Hello,
I’d like to share my thoughts on this topic. In my view, the first step is to remove the word “race” because of how it’s interpreted by the general public. For example, when I say “football,” you probably imagine a sport with 11 players on each side whose main objective is to score more goals than the opponent (yes—the real football, not the “hand-prolate-spheroid”). But when you say “race,” people often imagine separate species, like sunfish and barracuda. Yet the human species is a single race. Using the term “race” to categorize anything outside of phylogeny, in my humble postdoc opinion (PI > PhD Student > Master Student > General Public > Postdoc), is inaccurate and risks fueling some of the worst ideologies in human history.

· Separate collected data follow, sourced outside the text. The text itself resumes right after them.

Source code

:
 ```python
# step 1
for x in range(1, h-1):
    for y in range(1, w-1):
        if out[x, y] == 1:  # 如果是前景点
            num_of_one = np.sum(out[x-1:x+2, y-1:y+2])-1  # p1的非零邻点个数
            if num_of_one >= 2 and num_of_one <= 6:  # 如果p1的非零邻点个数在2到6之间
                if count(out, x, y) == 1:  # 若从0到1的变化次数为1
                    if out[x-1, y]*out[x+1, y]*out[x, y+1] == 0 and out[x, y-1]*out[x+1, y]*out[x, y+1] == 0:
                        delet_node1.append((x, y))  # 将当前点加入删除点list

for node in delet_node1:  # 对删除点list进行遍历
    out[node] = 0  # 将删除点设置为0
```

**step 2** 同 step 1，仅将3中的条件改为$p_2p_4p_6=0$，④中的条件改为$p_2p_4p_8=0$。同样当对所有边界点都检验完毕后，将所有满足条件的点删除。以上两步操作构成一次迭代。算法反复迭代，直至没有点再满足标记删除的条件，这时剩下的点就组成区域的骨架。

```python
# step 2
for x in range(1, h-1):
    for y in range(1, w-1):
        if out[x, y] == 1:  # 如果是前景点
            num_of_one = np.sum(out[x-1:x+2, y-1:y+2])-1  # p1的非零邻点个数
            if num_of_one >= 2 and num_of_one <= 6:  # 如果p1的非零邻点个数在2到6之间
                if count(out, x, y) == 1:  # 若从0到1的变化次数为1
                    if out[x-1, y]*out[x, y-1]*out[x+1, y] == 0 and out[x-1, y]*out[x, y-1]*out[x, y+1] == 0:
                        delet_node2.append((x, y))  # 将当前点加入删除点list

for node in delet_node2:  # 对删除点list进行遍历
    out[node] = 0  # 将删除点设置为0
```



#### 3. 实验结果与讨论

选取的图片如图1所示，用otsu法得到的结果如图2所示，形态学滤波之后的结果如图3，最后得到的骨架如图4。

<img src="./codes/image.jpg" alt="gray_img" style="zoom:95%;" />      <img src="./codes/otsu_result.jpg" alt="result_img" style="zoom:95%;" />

That said, the concept often labeled as “race” can still provide indirect insights into other factors that are frequently overlooked. Many genetic studies fail to incorporate key demographic variables such as income, education level, and lifestyle factors, and in such cases this variable is sometimes used as a rough proxy. However, even this approach is problematic, because the challenges faced by members of any group differ from one individual to another, which can lead to misleading or distorted conclusions.
One example is a paper that I worked in 2015 (https://www.ahajournals.org/doi/full/10.1161/HYPERTENSIONAHA.115.06609). I will put some small pieces of it:
“Previous Brazilian studies, based on ethnoracial self-classification, reported greater prevalence of high blood pressure or hypertension among self-reported black adults and among blacks who reported having discrimination.”
What was the conclusion?
“Among those with African ancestry, 59.4% came from East and 40.6% from West Africa. Baseline systolic and diastolic blood pressure, controlled hypertension, and their respective trajectories, were not significantly (P>0.05) associated with level (in quintiles) of African genomic ancestry … Lower schooling level (<4 years versus higher) showed a significant and positive association with systolic blood pressure (Adjusted β=2.92; 95% confidence interval, 0.85–4.99). Lower monthly household income per capita (<USD 180.00 versus higher) showed an inverse association with hypertension control (β=−0.35; 95% confidence interval, −0.63 to −0.08, respectively)”.
In this work, you can see how using the term “African race” was harmful. It’s possible that “non-African” individuals with low income or lower education levels were overlooked because the association was misattributed to the wrong category.
For this reason, I advocate for improving data collection so that we gather the actual demographic and environmental information rather than relying on a proxy that is noisy and imprecise. For example, when I had to fill out a form to enroll my daughter in school, “race” was a mandatory field. I ended up having to select both “white” and “black”—and believe me, my daughter is not a Dalmatian. I honestly don’t know what kind of study they plan to conduct with such data, but my daughter is a statistical noise.
If you have genetic data (and a good team—I’m fortunate to have both), you can infer genetic ancestry. Ancestry is a much better term because it doesn’t divide humans into different races; rather, it recognizes a single human species with diverse geographic origins.
However, this leads to another challenge: how should ancestry-specific effects be reported? That’s a complex topic, and it will address it in another post.